読んでも読んでも章ごとの起承転結が自分の想像する結びに至らず、小説の終わりまでまさにこの物語の重力に引っ張られ続けた。
そしてまた、この作品がどうしてネタバレ厳禁と言われているのか、どうして誰にも何も話せないのにとにかく読んで!としか言えないのか、気持ちが心から理解できた。
何かを成し遂げるには結局一歩一歩地道なトライアンドエラーの繰り返しをしていくしかなくて、それはこれまで生きてきて強く実感しているが、その地道なトライアンドエラーを繰り返した人類の過去があったから今この世界の発展があり、そしてその発展は人類がよりよく皆で生きるために遂げられてきたものなのだということを、作者が伝えたいんだと作品から感じた。
主人公のグレイス博士がロシアのオーラン宇宙服を着続けていることも、そもそも搭乗者として、中国、ロシア、アメリカの人間が乗っていることも、全体的に今のポピュリズムとナショナリズムの吹き荒れる世の中への問いかけのように思う。私たち人類が力を合わせればこんなこともできるのに、どうしてそんなに他国を排そうとするのかと。

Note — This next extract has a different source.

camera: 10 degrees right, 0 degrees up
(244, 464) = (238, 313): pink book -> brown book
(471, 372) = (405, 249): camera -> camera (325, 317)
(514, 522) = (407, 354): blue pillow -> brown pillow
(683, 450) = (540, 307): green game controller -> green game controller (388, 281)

そして科学への信頼がメインテーマの一つとしてみっちり語られる中で、もう一つのメインテーマが前述と地続きの異文化接触とエンパシーなのが素晴らしくて素晴らしくて。最後のグレイスの決断が人間が持ちうる善の部分を美しく描いていて目が潤んでしまった。あの場面、物語のクライマックスとしても素晴らしいし、最初の彼らの邂逅と最後の彼らの邂逅、ブックエンド構造になっていて読んでてぞくぞくしてしまった。最初はロッキーがシリンダーを投げてきて、最後はグレイスが自分で宇宙空間へ飛び出してロッキーの宇宙船へ飛びつく。この距離感と接し方、彼らの過ごした濃密な時間と、彼らが持つ互いの目標への理解と、互いの専門に対する姿勢へのリスペクトと、互いの惑星へ持つ気持ちへのエンパシーと、それらが混ぜ合わさって生まれた友情の表現になっているのが素敵すぎて最高だった。

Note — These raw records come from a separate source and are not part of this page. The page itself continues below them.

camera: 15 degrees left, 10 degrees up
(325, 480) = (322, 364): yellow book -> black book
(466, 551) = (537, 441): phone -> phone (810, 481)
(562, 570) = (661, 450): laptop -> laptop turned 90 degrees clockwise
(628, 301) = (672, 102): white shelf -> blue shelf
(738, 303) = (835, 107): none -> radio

終わり方も想像を巡らすことができる終わり方で、私は最終的にはグレイスが地球人と会うか交信くらいはできたらいいなと思っているがどうだろうか。地球人はアストロファージがうまく使えるようになったからこそ、金星へ行ってタウメーバをばら撒けたのだろうし、太陽が元の光を取り戻したということは少なくとも元の水準の文明は残っていて、国際協力もできる体制が残っていたはずなのだから、アストロファージを使った無人機をエリドへ向かわせることくらいできないもんだろうか。グレイスはエリドのことも伝えているはずだし。

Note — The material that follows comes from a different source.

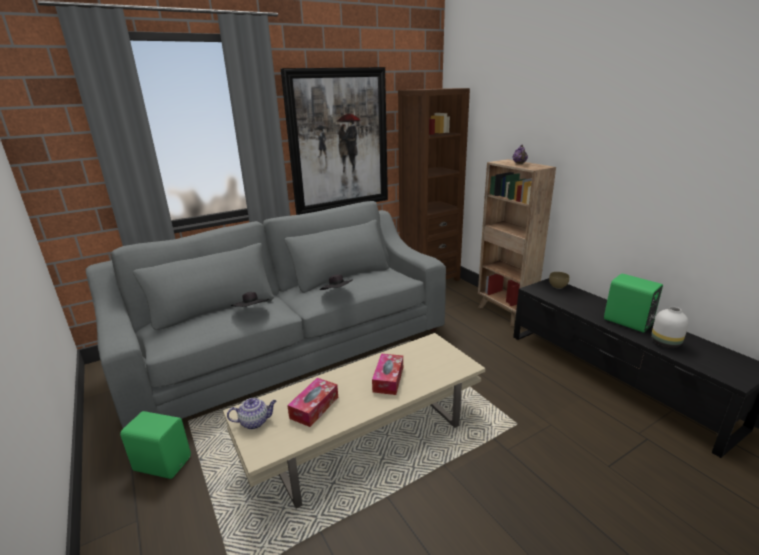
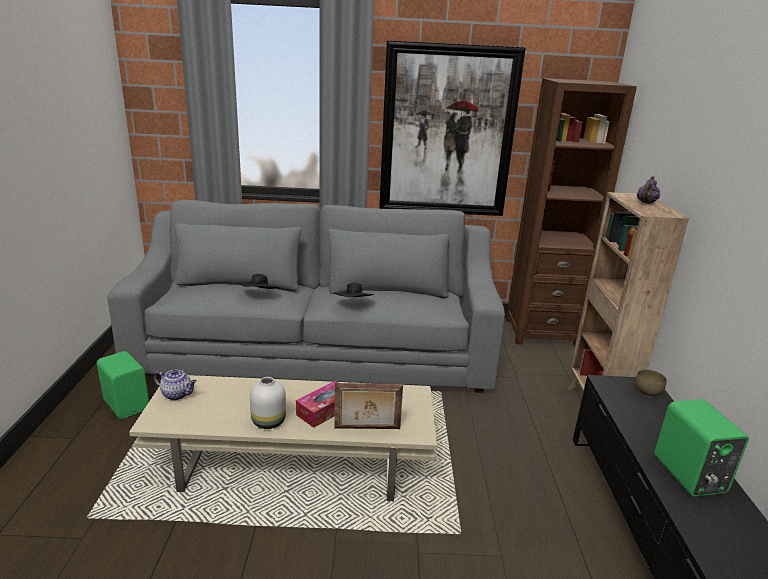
camera: 30 degrees right, 0 degrees up
(314, 407) = (233, 405): tissue box -> none
(432, 378) = (367, 429): none -> picture frame
(664, 343) = (708, 523): white vase -> white vase (269, 421)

しかし、グレイスが地球に戻るか否かよりも、グレイスがエリドても自分の培ってきた知識を後世へ伝えることに喜びを覚えているという描写がとてもよくて、しかもそれがエリドの言葉で、音楽のように教えられているというのが、科学がどれほど楽しいものなのかを暗喩のように伝えてきていて面白い。
素晴らしかったなー。もう一度読みたい。